Como muitas das histórias que começam há muito, muito tempo; em um lugar tão, tão distante, Raya e o Último Dragão traz uma terra estranha, repleta de criaturas fantásticas, mas povoada por pessoas que não são tão diferentes de nós.
A trama se passa em um local que anteriormente era conhecido como Kumandra e agora se divide em cinco nações. Todas elas são nomeadas como uma parte do dragão: Coração, Presa, Espinha, Garra e Cauda.
Cada grupo olha para os outros com desconfiança, preconceito e desdém, mesmo que façam parte do mesmo mundo. O pai de Raya, a protagonista, insiste que só precisa que alguém tome o primeiro passo para que todos voltem a se unir. Claro que, assim como no nosso mundo, nada é tão simples e é difícil deixar de lado a imagem preconcebida que se tem sobre alguém que não conhecemos.
As nações não estão em uma guerra declarada, apenas divididas. Existe um ar de rivalidade e ninguém parece ter a intenção de colaborar para acabar com o Druun, uma maldição antiga que ameaça a todos. É cada um por si.
Enquanto isso, a praga dismorfa e sem face avassala tudo por onde passa. Ela chega de repente, transformando os seres vivos em estátuas de terracota independente de quem seja e há pouco a ser feito para se proteger dela.
Cabe então à Raya procurar o último dragão e também os fragmentos de uma joia que pode acabar com a ameaça de uma vez por todas.
Um mundo fantástico
Tudo em Raya e o Último Dragão é espetacular, desde o Druun, que é representado como uma espécie de fumaça roxa que consome tudo, até a ambientação das nações. Embora próximas, os hábitos, trajes e construções de cada uma das regiões se diferenciam enormemente. Cada uma delas traz influências de diferentes culturas do sudeste asiático, o que é uma escolha criativa diferente e rica, já que normalmente esses países não são tão explorados na cultura pop quanto os do leste asiático.
Os detalhes e textura de alguns objetos, como a água, plantas, animais ou mesmo as estátuas de terracota praticamente saltam da tela, fazendo com que você se sinta dentro daquele universo mesmo assistindo em uma TV. O visual aqui é, de longe, o ponto alto. É até assustador lembrar de algumas animações da década passada e ver quão rápido tudo evoluiu.

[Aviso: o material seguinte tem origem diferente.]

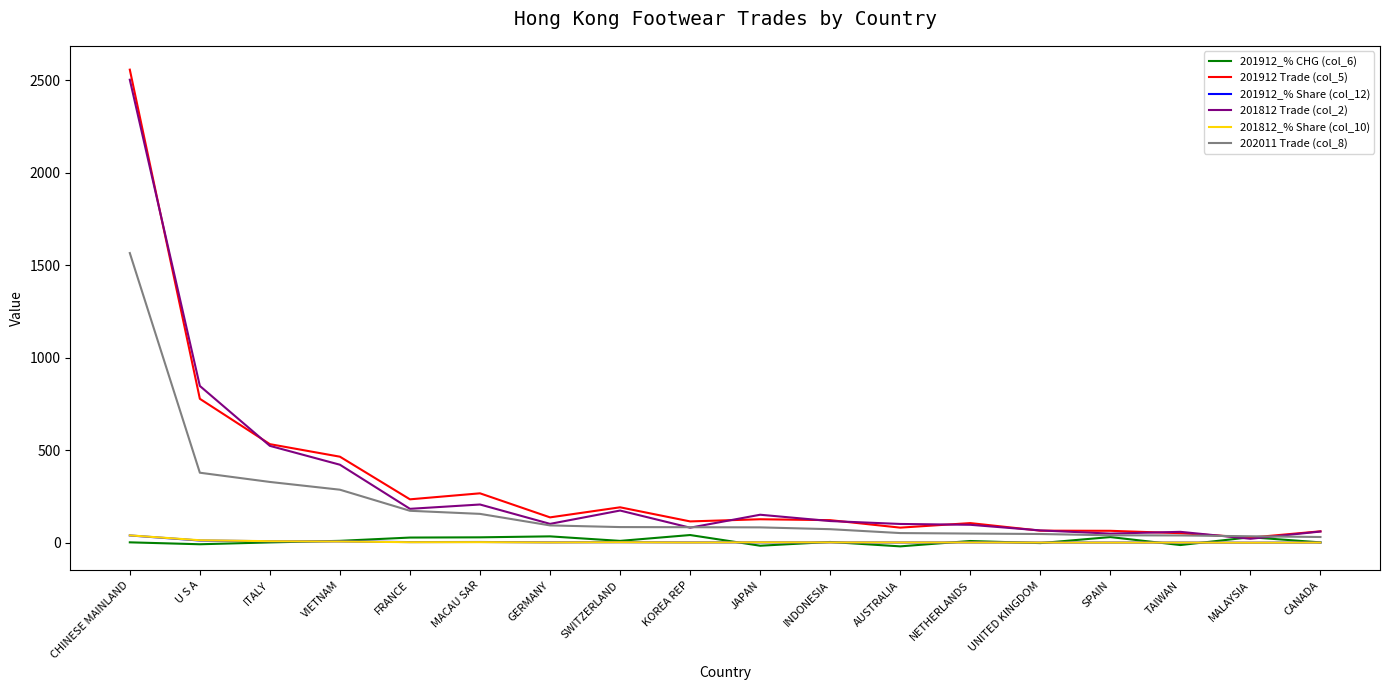

At which category does the chart reach its peak across all series?

CHINESE MAINLAND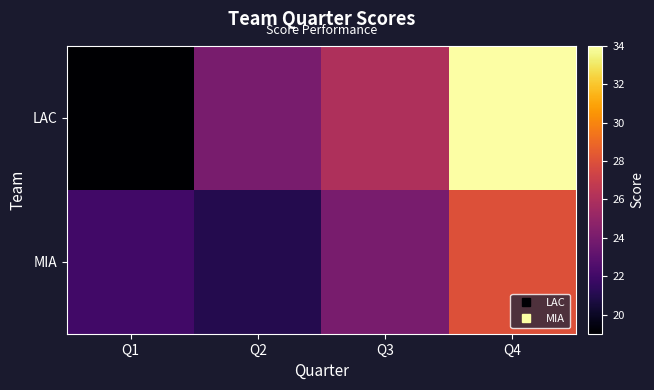

At how many categories does at least one series exceed 28?

1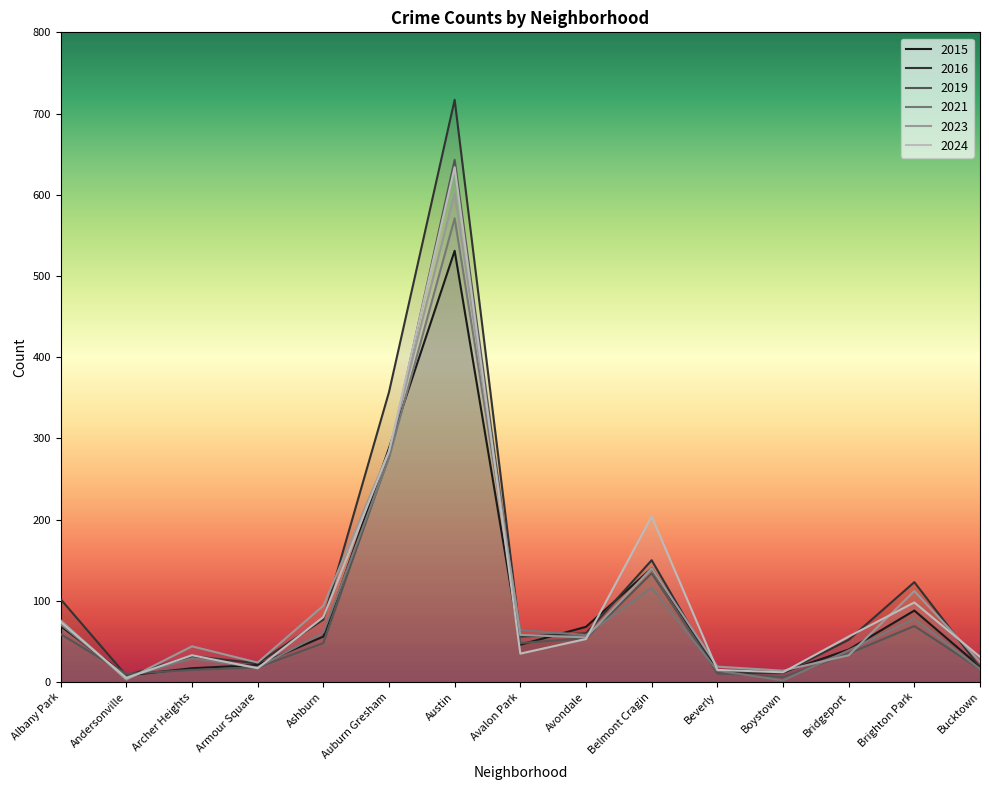

What are all the series names shown in the legend?

2015, 2016, 2019, 2021, 2023, 2024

Para melhorar tudo isso, as vozes originais têm uma energia incrível, com destaque para Awkwafina como Sisu, o último dragão. A interpretação dela oscila entre momentos épicos e pura ingenuidade, trazendo um contraste bom com Raya (Kelly Marie Tran), uma protagonista séria e desconfiada por conta das perdas que sofreu.
A jornada delas é bem previsível e segue a mesma receita de bolo e os altos e baixos de tantas outras histórias que já foram contadas pela Disney, mas é impossível não ser cativado pelo carisma das duas e também das pessoas que elas encontram pelo caminho.
Esses novos personagens que surgem na jornada servem justamente para desafiar algumas ideias preconcebidas que Raya, ou mesmo o espectador, podem ter por conta de um primeiro contato e mostrar que humanos são multifacetados.
As quase duas horas de filme passam em um piscar de olhos por conta do esmero colocado em cada cantinho para tornar os cenários mais ricos e os personagens mais interessantes. A única que acaba não sendo tão bem desenvolvida é Namaari (Gemma Chan), a rival de Raya, embora essa escolha seja compreensível dentro da história.
Raya e o Último Dragão traz um mundo de fantasia, mas a mensagem é muito mais real do que os filmes clássicos do Walt Disney Animation Studios que apostam em um único vilão sem redenção, um par romântico e um protagonista perfeito. Humanos são falhos e podem fazer coisas terríveis em nome de proteger seus interesses, mas podem também ter um outro lado que não fica sempre à mostra e que é muito mais fácil de se identificar.